The same flame that hurt me also lit my way home.
Yes, it did. For how else would I have learned to see what lived beneath my reflection?
How else could I have discovered that I am more — much more — than the version of me that fell?
Strength isn’t born in perfection, but in the moments we rise from our own ashes.
We are quick to define, to judge, to conclude.
Someone acts a certain way, and the mind whispers:
“Ah, that’s who they are.”
From then on, every glance is filtered through that moment, through that verdict.
They say, “first impression is the best impression,” but isn’t that only true if our eyes are free from the weight of our moods?
If I’m grieving, doesn’t even beauty look dim?
If I’m happy, doesn’t everything — even chaos — shimmer with light?
So what was I feeling when I formed that first impression?

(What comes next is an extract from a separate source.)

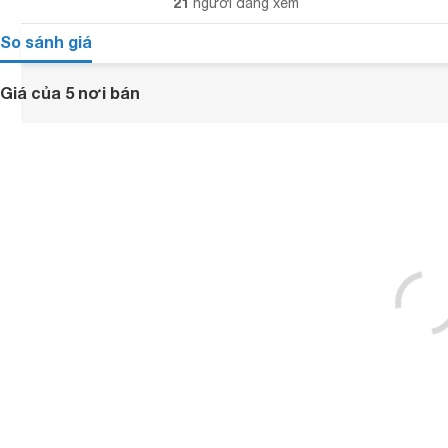
21
người đang xem
So sánh giá
Giá của 5 nơi bán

And can I trust it to be truth — or was it simply my state of being, painted across another’s canvas?
Was I truly seeing that person, or was I seeing my own feelings mirrored in them?
When someone makes a mistake, it becomes the frame through which we see them.
Their goodness, their growth, their efforts — all blur behind that one moment.
And we do the same with ourselves.
I was afraid once — does that make me a fearful person?
I misunderstood something — does that make me unwise?
How easily we shrink infinite beings into temporary moments.
But the soul is not one act, not one emotion, not one mistake.
The soul is an ocean — vast, sacred, always returning to calm.
So before I define anyone — even myself — I pause. I look again.
I remember that divine light flickers in everyone, even when smoke clouds the view.
Don’t reduce me to that one mistake. It wasn’t the end of me — it was the beginning of my awakening.
Have an awakened day — with clear vision and an unclouded heart.